- _PROVIDED DATA_:
____________________

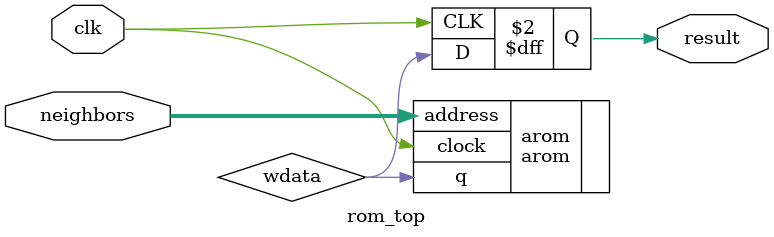
<source format=v>
module rom_top
  (
   input clk,
   input [8:0] neighbors,
   output reg result
   );
  
  reg [8:0]   neighbors_r;
  wire	      wdata;
  
  always @ (posedge clk) begin
    result <= wdata;
  end

  arom arom 
    (
     .address(neighbors),
     .clock(clk),
     .q(wdata)
     );

endmodule // top

</source>
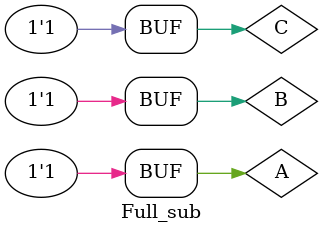
<source format=v>
`timescale 1ns / 1ps


module Full_sub;
    reg A;
    reg B;
    reg C;
    wire Sub;
    wire Borrow;
    parameter PERIOD=10;
    Full_subtractor Dut(.A(A),.B(B),.C(C),.Sub(Sub),.Borrow(Borrow));
          initial
          begin
          #PERIOD A=0;
          B=0;
          C=0;
          #PERIOD A=0;
          B=0;
          C=1;
          #PERIOD A=0;
          B=1;
          C=0;
          #PERIOD A=0;
          B=1;
          C=1;
          #PERIOD A=1;
          B=0;
          C=0;
          #PERIOD A=1;
          B=0;
          C=1;
          #PERIOD A=1;
          B=1;
          C=0;
          #PERIOD A=1;
          B=1;
          C=1;
             
          end
endmodule

</source>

____________________

- _INSTRUCTIONS TO FOLLOW_: Transcribe the entries from their first line to the line that holds "module Full_sub;", both included, and skip every picture.

- _SOLVED EXERCISE_:
<source format=v>
module rom_top
  (
   input clk,
   input [8:0] neighbors,
   output reg result
   );
  
  reg [8:0]   neighbors_r;
  wire	      wdata;
  
  always @ (posedge clk) begin
    result <= wdata;
  end

  arom arom 
    (
     .address(neighbors),
     .clock(clk),
     .q(wdata)
     );

endmodule // top

</source>
<source format=v>
`timescale 1ns / 1ps


module Full_sub;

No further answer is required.